REPRISE. Le Japon va envoyer mardi 1er décembre 2015 des baleiniers « de recherche » dans l’Antarctique après un an de suspension, bravant l’interdiction de l’ONU qui avait estimé en 2014 que de telles activités cachaient une chasse commerciale. « Les baleiniers de recherche partiront pour cette nouvelle mission de recherche dans l’Antarctique le 1er décembre 2015« , a indiqué l’Agence japonaise de la pêche dans un communiqué publié sur son site internet. La mission, qui s’étendra de fin décembre à début mars, comprendra un « bateau-mère » et trois autres navires pour des équipages de 160 personnes au total. L’archipel avait été contraint de renoncer à la saison 2014-2015 de prises de cétacés après une décision en mars 2014 de la Cour internationale de justice (CIJ). Saisie par l’Australie, la CIJ avait jugé que le Japon détournait à des fins commerciales le programme JARPA II (Second Japanese Whale Research Program under Special Permit in the Antarctic) présenté comme destiné à la recherche scientifique animale. Depuis, le Japon a présenté un nouveau plan à la Commission baleinière internationale (CBI) qui prévoit de capturer 3.996 petits rorquals (ou baleines de Minke) en Antarctique dans les 12 prochaines années, soit 333 par saison contre environ 900 dans le cadre du précédent programme condamné. Ce niveau de capture est jugé « nécessaire » par Tokyo pour collecter des informations sur l’âge de la population baleinière, données dont le Japon dit avoir besoin afin de définir un plafond de captures permettant de ne pas menacer la survie de l’espèce. Une argumentation subtilement centrée sur la protection de l’espèce alors que le programme JARPA II prétendait étudier, depuis 2005, l’écosystème de l’Antarctique, ses stocks de baleines et la concurrence entre les espèces*. « Nous avons présenté notre dernier plan qui prend en compte les recommandations formulées dans le rapport du comité scientifique de juin, et nous pensons que toutes les procédures nécessaires ont été effectuées« , a expliqué à l’AFP un responsable de l’Agence japonaise des pêches. « Nous n’acceptons en aucune manière le concept de tuer des baleines à des fins prétendument scientifiques« , avait déclaré le ministre de l’Environnement australien Greg Hunt dans un commentaire publié avant l’annonce officielle.

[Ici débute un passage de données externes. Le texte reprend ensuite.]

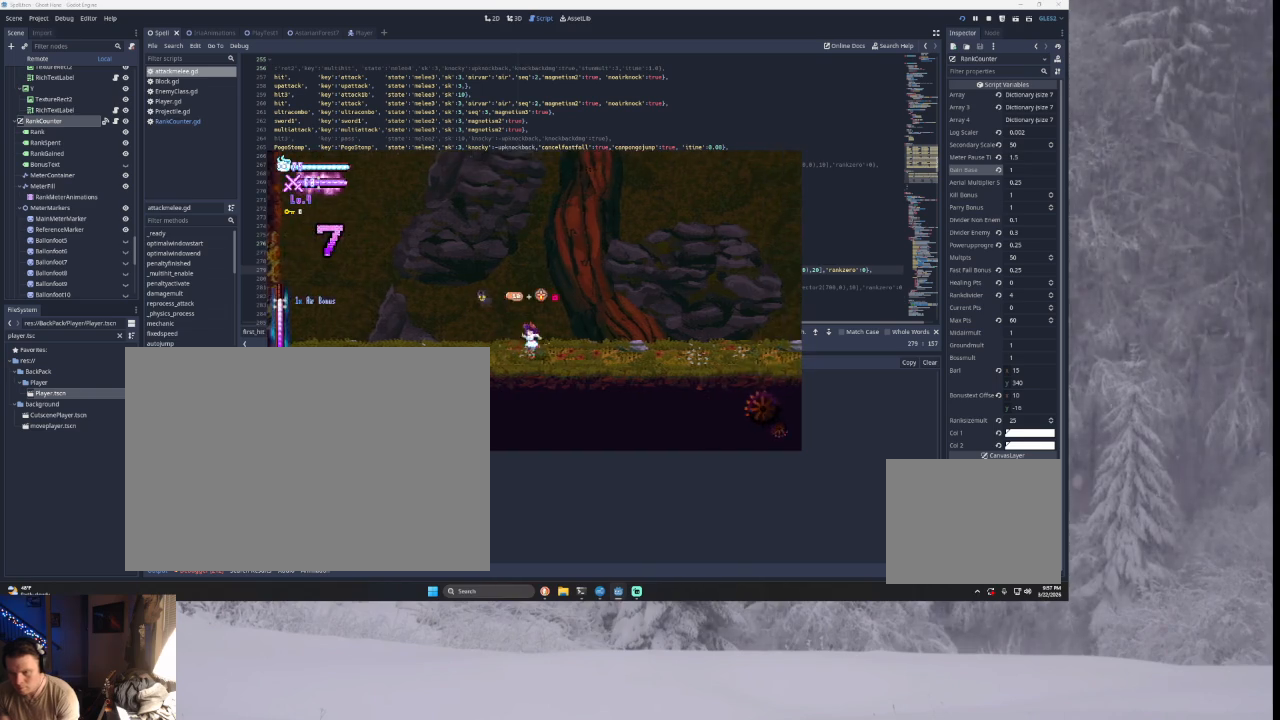
{"buttons": [], "left_stick": "center", "right_stick": "center", "events": [[100, "left_stick", "center"], [167, "L1", "up"], [267, "L1", "down"], [467, "L1", "up"]]}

L’animal marin finit bien souvent dans l’assiette

Le Japon chasse les baleines en divers lieux en exploitant une faille dans le moratoire mondial de 1986 qui tolère la recherche létale sur les mammifères. Mais Tokyo n’a jamais fait un secret du fait que la viande de l’animal marin finissait souvent dans les assiettes. La consommation de baleine a une longue histoire au Japon, pays de pêcheurs où le cétacé a été chassé pendant des siècles mais où l’industrie baleinière n’a connu son essor qu’après la Seconde guerre mondiale, pour nourrir un pays affamé. Ces dernières années, les amateurs de viande de baleine se sont cependant faits plus rares. Comme dans le cas de la controversée chasse aux dauphins qui se pratique chaque année dans le port de Taiji (sud-ouest). Les professionnels du secteur arguent que cette pratique fait partie de traditions ancestrales, mais les organisations de défense des animaux n’ont de cesse de dénoncer une activité cruelle. L’association écologiste Sea Shepherd a d’ores et déjà annoncé que son bateau, le Steve Irwin, qui est amarré à Melbourne, prendrait la mer dans la semaine pour empêcher « toute activité illégale« , même s’il lui faudra auparavant localiser la mission japonaise dans le vaste océan. « J’espérais vraiment que la décision de la Cour internationale de justice offrirait une porte de sortie honorable au Japon« , a réagi son directeur Jeff Hansen, fustigeant « une décision très décevante« . « Les eaux vierges de l’Océan austral devraient être ce à quoi elles sont destinées, un sanctuaire pour les baleines« . Le Japon avait tué 251 petits rorquals dans l’Antarctique durant la saison 2013-2014 et 103 l’année précédente, bien en-deçà de son objectif en raison du harcèlement de Sea Shepherd. Tokyo continue parallèlement de chasser les baleines « au nom de la science » dans le Pacifique Nord-Ouest, de même que dans ses eaux territoriales, qui n’entrent pas dans le cadre visé par la décision de la CIJ.

© SYLVIE DAOUDAL / Sciences et Avenir n°807

*Source : Sciences et Avenir n°807

Le Japon reprend la chasse à la baleine dans l’Antarctique

ANIMAUX Malgré un tollé international, le Japon va envoyer des baleiniers en Antarctique, officiellement en mission de recherche…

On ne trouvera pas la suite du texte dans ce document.